The Extended Estabrook-Wahlquist Method

TL;DR

This paper extends the Estabrook-Wahlquist method to systematically derive variable-coefficient integrable nonlinear PDEs, reducing guesswork and broadening the applicability of integrability analysis.

Contribution

It introduces an extended EW technique that simplifies deriving variable-coefficient integrable systems without prior Lax pair knowledge.

Findings

Successfully derives generalized Lax-integrable NLS, fifth-order KdV, MKdV, and DNLS equations.

Reduces reliance on guesswork in identifying variable-coefficient integrable systems.
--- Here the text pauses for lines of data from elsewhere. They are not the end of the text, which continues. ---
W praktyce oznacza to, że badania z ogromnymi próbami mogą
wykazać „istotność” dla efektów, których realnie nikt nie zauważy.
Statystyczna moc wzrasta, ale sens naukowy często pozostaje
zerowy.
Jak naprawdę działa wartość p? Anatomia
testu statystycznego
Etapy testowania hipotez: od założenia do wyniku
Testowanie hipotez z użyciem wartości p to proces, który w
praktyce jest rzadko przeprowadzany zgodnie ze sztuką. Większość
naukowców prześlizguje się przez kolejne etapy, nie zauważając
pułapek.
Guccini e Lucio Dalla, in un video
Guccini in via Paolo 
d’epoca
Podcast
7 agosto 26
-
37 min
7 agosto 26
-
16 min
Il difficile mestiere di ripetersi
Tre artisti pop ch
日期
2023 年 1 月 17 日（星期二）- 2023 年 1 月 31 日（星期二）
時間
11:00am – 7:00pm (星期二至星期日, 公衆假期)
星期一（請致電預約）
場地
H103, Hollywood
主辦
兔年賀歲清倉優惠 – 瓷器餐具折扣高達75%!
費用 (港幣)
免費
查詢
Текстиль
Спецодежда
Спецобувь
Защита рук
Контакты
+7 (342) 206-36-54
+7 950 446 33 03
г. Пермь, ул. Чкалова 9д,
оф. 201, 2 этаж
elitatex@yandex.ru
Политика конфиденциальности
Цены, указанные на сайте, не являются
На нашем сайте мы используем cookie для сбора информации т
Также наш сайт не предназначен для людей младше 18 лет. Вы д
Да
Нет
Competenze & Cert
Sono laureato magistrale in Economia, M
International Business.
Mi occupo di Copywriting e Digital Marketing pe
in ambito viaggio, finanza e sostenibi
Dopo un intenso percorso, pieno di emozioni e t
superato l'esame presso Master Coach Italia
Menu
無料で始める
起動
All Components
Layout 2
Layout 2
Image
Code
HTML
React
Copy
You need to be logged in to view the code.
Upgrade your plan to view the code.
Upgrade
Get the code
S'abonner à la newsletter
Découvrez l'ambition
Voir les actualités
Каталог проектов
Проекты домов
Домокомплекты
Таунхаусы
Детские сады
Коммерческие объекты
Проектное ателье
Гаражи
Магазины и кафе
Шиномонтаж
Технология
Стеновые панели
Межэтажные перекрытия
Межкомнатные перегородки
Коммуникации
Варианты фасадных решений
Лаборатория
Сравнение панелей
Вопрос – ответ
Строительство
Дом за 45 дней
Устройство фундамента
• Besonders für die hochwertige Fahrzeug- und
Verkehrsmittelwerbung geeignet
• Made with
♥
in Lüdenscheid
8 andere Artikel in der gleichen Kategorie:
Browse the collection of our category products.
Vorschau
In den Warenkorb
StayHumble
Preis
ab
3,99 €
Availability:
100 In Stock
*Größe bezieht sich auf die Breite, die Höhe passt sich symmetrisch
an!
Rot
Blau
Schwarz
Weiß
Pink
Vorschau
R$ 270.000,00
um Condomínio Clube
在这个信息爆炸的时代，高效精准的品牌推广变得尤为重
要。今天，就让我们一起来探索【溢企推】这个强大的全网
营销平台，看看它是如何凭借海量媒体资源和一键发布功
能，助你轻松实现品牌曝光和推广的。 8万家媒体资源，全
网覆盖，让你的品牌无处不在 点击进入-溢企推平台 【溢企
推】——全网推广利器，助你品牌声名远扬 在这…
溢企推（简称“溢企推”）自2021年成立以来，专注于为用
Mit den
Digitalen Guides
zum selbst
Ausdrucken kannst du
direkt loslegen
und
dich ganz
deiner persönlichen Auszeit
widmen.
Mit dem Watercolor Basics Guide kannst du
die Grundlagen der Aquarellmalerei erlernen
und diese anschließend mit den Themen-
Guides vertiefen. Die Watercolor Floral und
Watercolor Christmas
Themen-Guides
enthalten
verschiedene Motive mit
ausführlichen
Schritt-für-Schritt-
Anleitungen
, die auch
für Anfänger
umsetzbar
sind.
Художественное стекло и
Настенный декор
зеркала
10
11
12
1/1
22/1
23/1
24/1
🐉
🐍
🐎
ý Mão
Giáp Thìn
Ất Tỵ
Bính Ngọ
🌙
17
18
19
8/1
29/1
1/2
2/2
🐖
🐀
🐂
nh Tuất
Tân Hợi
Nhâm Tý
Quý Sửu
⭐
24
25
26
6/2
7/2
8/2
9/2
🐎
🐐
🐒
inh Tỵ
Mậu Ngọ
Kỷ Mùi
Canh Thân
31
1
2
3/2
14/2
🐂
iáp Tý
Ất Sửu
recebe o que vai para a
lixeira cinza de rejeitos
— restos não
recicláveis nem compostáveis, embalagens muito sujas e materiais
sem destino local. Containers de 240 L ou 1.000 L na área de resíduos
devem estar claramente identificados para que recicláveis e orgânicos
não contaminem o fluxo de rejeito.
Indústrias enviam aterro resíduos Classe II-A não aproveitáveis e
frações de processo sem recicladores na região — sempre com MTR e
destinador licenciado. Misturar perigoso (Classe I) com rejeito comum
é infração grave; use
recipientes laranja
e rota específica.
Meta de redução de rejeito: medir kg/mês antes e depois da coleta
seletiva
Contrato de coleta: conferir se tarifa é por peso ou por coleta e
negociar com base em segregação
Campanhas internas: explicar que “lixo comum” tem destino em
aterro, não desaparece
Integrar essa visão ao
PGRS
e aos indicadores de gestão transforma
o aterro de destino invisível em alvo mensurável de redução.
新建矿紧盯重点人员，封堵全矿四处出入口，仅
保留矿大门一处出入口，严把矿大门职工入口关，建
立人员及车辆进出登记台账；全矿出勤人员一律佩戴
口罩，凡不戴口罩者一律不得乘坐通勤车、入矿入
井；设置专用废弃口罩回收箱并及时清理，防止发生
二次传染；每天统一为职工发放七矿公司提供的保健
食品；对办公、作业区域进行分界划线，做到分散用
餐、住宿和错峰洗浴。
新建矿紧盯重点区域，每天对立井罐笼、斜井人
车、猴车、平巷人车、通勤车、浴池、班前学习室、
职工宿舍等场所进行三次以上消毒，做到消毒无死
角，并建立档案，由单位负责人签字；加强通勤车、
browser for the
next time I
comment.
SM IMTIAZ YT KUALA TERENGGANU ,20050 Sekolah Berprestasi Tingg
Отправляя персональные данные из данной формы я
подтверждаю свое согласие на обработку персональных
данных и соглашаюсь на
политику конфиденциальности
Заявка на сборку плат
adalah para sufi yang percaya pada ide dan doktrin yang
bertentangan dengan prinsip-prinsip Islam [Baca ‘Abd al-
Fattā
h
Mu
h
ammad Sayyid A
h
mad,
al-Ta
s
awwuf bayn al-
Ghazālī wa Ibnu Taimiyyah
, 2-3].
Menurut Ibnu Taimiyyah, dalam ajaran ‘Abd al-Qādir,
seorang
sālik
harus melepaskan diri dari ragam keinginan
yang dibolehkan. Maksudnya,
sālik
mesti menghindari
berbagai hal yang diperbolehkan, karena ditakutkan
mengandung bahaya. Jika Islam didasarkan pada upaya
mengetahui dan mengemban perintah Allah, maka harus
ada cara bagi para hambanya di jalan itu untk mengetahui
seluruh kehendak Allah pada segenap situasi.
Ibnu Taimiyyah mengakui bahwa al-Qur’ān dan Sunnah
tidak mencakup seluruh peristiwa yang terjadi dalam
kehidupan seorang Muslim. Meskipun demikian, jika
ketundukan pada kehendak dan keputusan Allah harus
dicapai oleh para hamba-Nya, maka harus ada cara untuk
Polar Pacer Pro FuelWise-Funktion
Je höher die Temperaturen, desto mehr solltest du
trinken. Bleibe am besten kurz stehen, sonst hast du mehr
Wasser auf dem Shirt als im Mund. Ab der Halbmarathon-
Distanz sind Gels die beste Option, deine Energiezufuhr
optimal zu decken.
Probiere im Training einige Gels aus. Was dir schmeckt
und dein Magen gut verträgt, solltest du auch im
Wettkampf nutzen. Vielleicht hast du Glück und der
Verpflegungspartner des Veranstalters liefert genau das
Provides an algorithmic approach for systematic derivation of variable-coefficient NLPDEs.

Abstract

Variable Coefficient Korteweg de Vries (vcKdV), Modified Korteweg de Vries (vcMKdV), and nonlinear Schrodinger (NLS) equations have a long history dating from their derivation in various applications. A technique based on extended Lax Pairs has been devised recently to derive variable-coefficient generalizations of various Lax-integrable NLPDE hierarchies. The resulting Lax- or S-integrable NLPDEs have both time- AND space-dependent coefficients, and are thus more general than almost all cases considered earlier via other methods such as the Painlev\'e Test, Bell Polynomials, and various similarity methods. However, this technique, although operationally effective, has the significant disadvantage that, for any integrable system with spatiotemporally varying coefficients, one must 'guess' a generalization of the structure of the known Lax Pair for the corresponding system with constant coefficients. Motivated by the somewhat arbitrary nature of the above procedure, we embark in this paper on an attempt to systematize the derivation of Lax-integrable systems with variable coefficients. An ideal approach would be a method which does not require knowledge of the Lax pair to an associated constant coefficient system, and also involves little to no guesswork. Hence we attempt to apply the Estabrook-Wahlquist (EW) prolongation technique, a relatively self-consistent procedure requiring little prior information. The new and extended EW technique which results is illustrated by algorithmically deriving generalized Lax-integrable versions of the NLS, generalized fifth-order KdV, MKdV, and derivative nonlinear Schrodinger (DNLS) equations.